If Meric’s feelings had softened toward Meli
ai and Diodorus, it was not so with the savage-king. Maybe some of the savages really weren’t so different from Plebians, but that only made Trajan worse, as he was manipulating them, directing evil works against the Plutarchs.
“I think I know why you wear those,” Meric said, indicating the sunglasses. “You can only work the magic for your silver-eyes a little while at a time.”
Trajan laughed.
“When it comes to denial, the mind is endlessly inventive. If only you’d put those efforts toward revolution instead. The color of my eyes makes my people uneasy. They believe me a sorcerer, and they’re reluctant to look at me without the glasses. Now let’s go. As I said, we must break your mind.”
“That sounds really helpful, but I’m a little busy at the moment,” Meric said, looking around the empty cabin.
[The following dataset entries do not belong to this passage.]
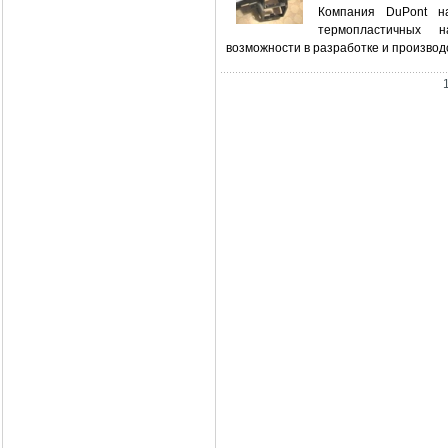
Компания DuPont н
термопластичных 
возможности в разработке и производ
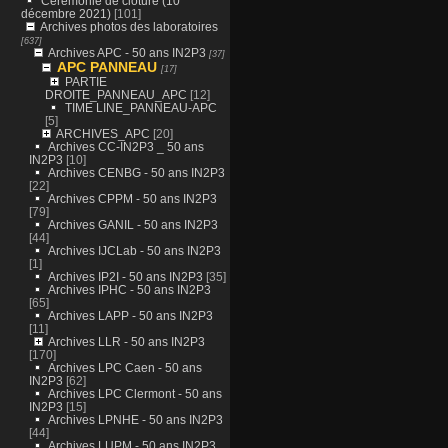
Cérémonie de clôture (10
décembre 2021)
[101]
Archives photos des laboratoires
[637]
Archives APC - 50 ans IN2P3
[37]
APC PANNEAU
[17]
PARTIE
DROITE_PANNEAU_APC
[12]
TIME LINE_PANNEAU-APC
[5]
ARCHIVES_APC
[20]
Archives CC-IN2P3 _ 50 ans
IN2P3
[10]
Archives CENBG - 50 ans IN2P3
[22]
Archives CPPM - 50 ans IN2P3
[79]
Archives GANIL - 50 ans IN2P3
[44]
Archives IJCLab - 50 ans IN2P3
[1]
Archives IP2I - 50 ans IN2P3
[35]
Archives IPHC - 50 ans IN2P3
[65]
Archives LAPP - 50 ans IN2P3
[11]
Archives LLR - 50 ans IN2P3
[170]
Archives LPC Caen - 50 ans
IN2P3
[62]
Archives LPC Clermont - 50 ans
IN2P3
[15]
Archives LPNHE - 50 ans IN2P3
[44]
Archives LUPM - 50 ans IN2P3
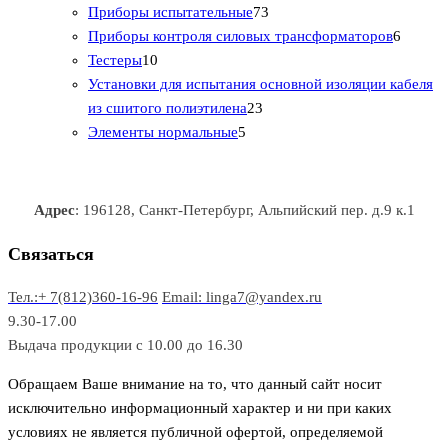
т
а
в
в
7
в
2
р
Приборы испытательные
73
о
а
а
3
т
а
6
Приборы контроля силовых трансформаторов
6
1
в
р
р
т
о
т
Тестеры
10
0
а
о
о
о
в
о
Установки для испытания основной изоляции кабеля
т
р
в
в
2
в
а
в
из сшитого полиэтилена
23
о
о
5
3
а
р
а
Элементы нормальные
5
в
в
т
т
р
а
р
а
о
о
а
о
р
в
в
в
Адрес
: 196128, Санкт-Петербург, Альпийский пер. д.9 к.1
о
а
а
в
р
р
Связаться
о
а
Тел.:+ 7(812)360-16-96
Email: linga7@yandex.ru
в
9.30-17.00
Выдача продукции с 10.00 до 16.30
Обращаем Ваше внимание на то, что данный сайт носит
исключительно информационный характер и ни при каких
условиях не является публичной офертой, определяемой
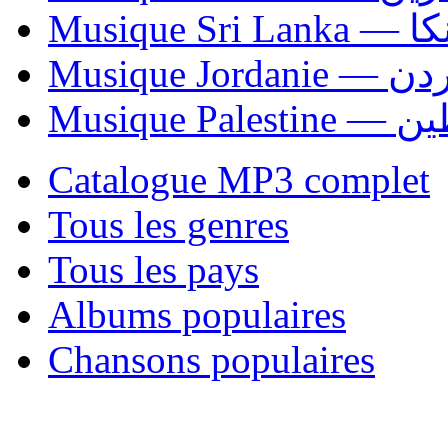
Musiqu
Musique Jordani
Musique P
Catalogue MP3 complet
Tous les genres
Tous les pays
Albums populaires
Chansons populaires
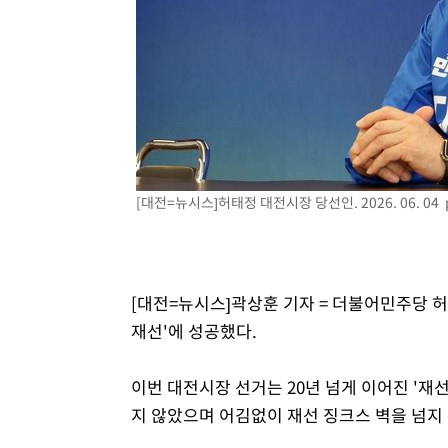
[대전=뉴시스]허태정 대전시장 당선인. 2026. 06. 04
[대전=뉴시스]곽상훈 기자 = 더불어민주당 
재선'에 성공했다.
이번 대전시장 선거는 20년 넘게 이어진 '재
지 않았으며 어김없이 재선 징크스 벽을 넘지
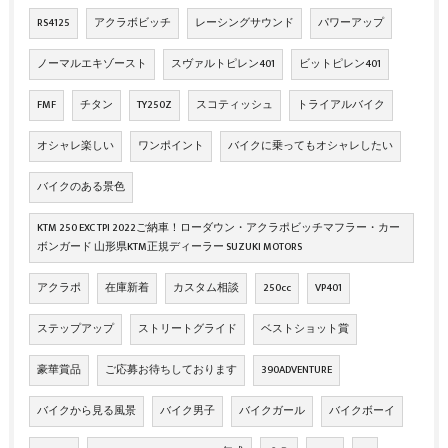
RS4125
アクラボビッチ
レーシングサウンド
パワーアップ
ノーマルエキゾースト
スヴァルトピレン401
ビットピレン401
FMF
チタン
TY250Z
スコティッシュ
トライアルバイク
オシャレ楽しい
ワンポイント
バイクに乗ってもオシャレしたい
バイクのある景色
KTM 250 EXC TPI 2022ご納車！ローダウン・アクラポビッチマフラー・カー
ボンガード 山形県KTM正規ディーラー SUZUKI MOTORS
アクラポ
在庫新着
カスタム相談
250cc
VP401
ステップアップ
ストリートグライド
ベストショット賞
豪華賞品
ご応募お待ちしております
390ADVENTURE
バイクから見る風景
バイク男子
バイクガール
バイクボーイ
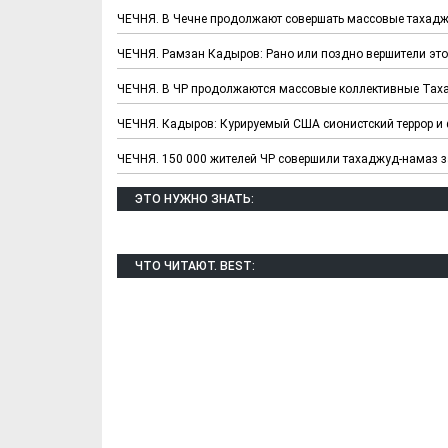
ЧЕЧНЯ. В Чечне продолжают совершать массовые тахад
ЧЕЧНЯ. Рамзан Кадыров: Рано или поздно вершители это
ЧЕЧНЯ. В ЧР продолжаются массовые коллективные Та
ЧЕЧНЯ. Кадыров: Курируемый США сионистский террор и 
ЧЕЧНЯ. 150 000 жителей ЧР совершили тахаджуд-намаз 
ЭТО НУЖНО ЗНАТЬ:
Х. Гапураев. Капкан
ЧЕЧНЯ. А. Ту
для Зелимхана (Отр.
"Зелимх
из романа «1овда»)
(Отрыво
ЧТО ЧИТАЮТ. BEST:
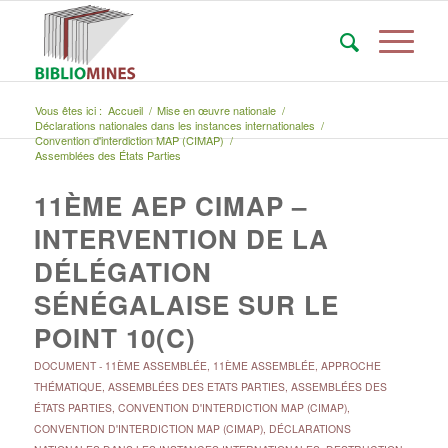
Vous êtes ici :
Accueil
/
Mise en œuvre nationale
/
Déclarations nationales dans les instances internationales
/
Convention d'interdiction MAP (CIMAP)
/
Assemblées des États Parties
11ÈME AEP CIMAP –
INTERVENTION DE LA
DÉLÉGATION
SÉNÉGALAISE SUR LE
POINT 10(C)
DOCUMENT
-
11ÈME ASSEMBLÉE
,
11ÈME ASSEMBLÉE
,
APPROCHE
THÉMATIQUE
,
ASSEMBLÉES DES ETATS PARTIES
,
ASSEMBLÉES DES
ÉTATS PARTIES
,
CONVENTION D'INTERDICTION MAP (CIMAP)
,
CONVENTION D'INTERDICTION MAP (CIMAP)
,
DÉCLARATIONS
“Is that a trace of humor? That’s new. Have you ever broken a bone, Meric?”
“What does that matter?”
“I’ll take that as a yes. But I suppose you just went to a Bathhouse to get fixed up, am I right? Well, if you’d broken one out here, you’d know that it has to set properly to heal. If it sets wrong, it has to be re-broken, else it will never be straight. The mind is no different, Meric. The Plutarchs broke your mind when you were young. If you’re ever going to think straight, we must re-break it to set your thoughts on the proper path. Only then will the healing begin.”
“Right. How do you plan to do that?” Meric asked.
“I’ve already told you. Truth. Sharper than any scalpel. More bitter than any pill. A painful surgery, but it must be done. Come. There is something I must attend to regardless. We’ll catch two fish with one net, as they say.”
Meric hesitated. A movement behind Trajan caught his eye. Meliai.
“My daughter insists on joining us,” Trajan said, gesturing over his shoulder.
Meric’s eyes widened.
“Daughter?”
*
Six more savages fell in with Meric, Trajan, and Meliai as they walked. Nog was among them. He hailed Meric good-naturedly. His squirrel poked its head out of his pack, wrinkled its nose, and darted back under cover. Meric glanced back at Meliai.